Four activists from Australia, South Africa and the UK embarked on an HIV awareness walk from Brussels Grand Place Sunday (July 15) morning.
They will spend 9 days walking to Amsterdam in the Netherlands, which is 225 km away. They will arrive on the 23rd of July, in time for the 22nd International AIDS conference. The activists have three things they want to change for those with HIV: no stigmatising, no criminalising and no barrier to treatments.
The main person behind the initiative is Ruan Uys, who is HIV positive himself. He founded the “Hivsters” movement to support people with the virus and show them it doesn’t stop you living a happy life.
“This walk is my way of saying thank you to all those that came before me, who helped us achieve all the progress we have made against HIV so far. It’s over to us now. There is still a lot to do, especially in developing countries”, he said on Friday. He was in Brussels that day, to visit the AIDS Prevention platform. “There are still so many avoidable deaths”.

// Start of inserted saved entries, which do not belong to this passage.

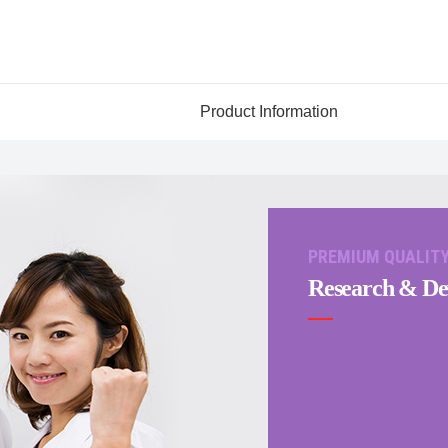
Product Information
PREMIUM QUALIT
Research & De
Japanese
English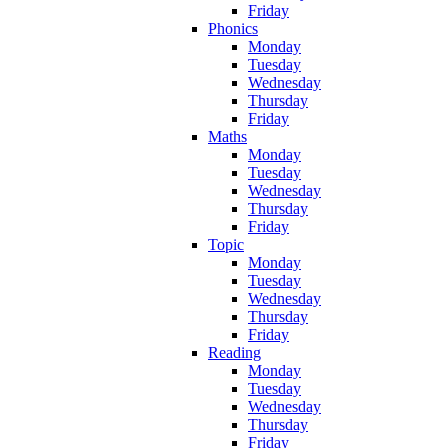
Friday
Phonics
Monday
Tuesday
Wednesday
Thursday
Friday
Maths
Monday
Tuesday
Wednesday
Thursday
Friday
Topic
Monday
Tuesday
Wednesday
Thursday
Friday
Reading
Monday
Tuesday
Wednesday
Thursday
Friday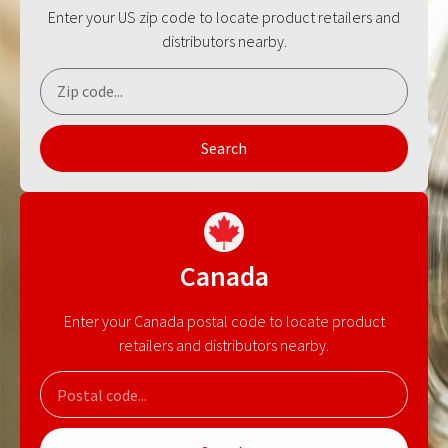
Enter your US zip code to locate product retailers and
distributors nearby.
Search
Canada
Enter your Canada postal code to locate product
retailers and distributors nearby.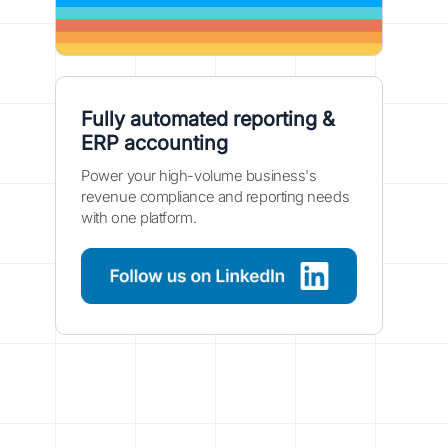
Fully automated reporting &
ERP accounting
Power your high-volume business's
revenue compliance and reporting needs
with one platform.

Uys said making treatment more accessible is the best way to end the HIV epidemic. An infected person whose HIV has become undetectable through treatment no longer transmits the virus.
The fight against the discrimination of people with HIV continues. They sometimes discriminate themselves through shame or lack of understanding.
Everyone is invited to join the walk and they can do all or part of the route. More information is available on the website, www.hivsters.info. Ruan Uys wants to create as bigger community as possible, regardless of gender, origin and sexual orientation.
The walk will end with a demonstration in Amsterdam, on the day the International AIDS Conference (AIDS 2018) starts. Thousands of scientists and activists are expected to attend.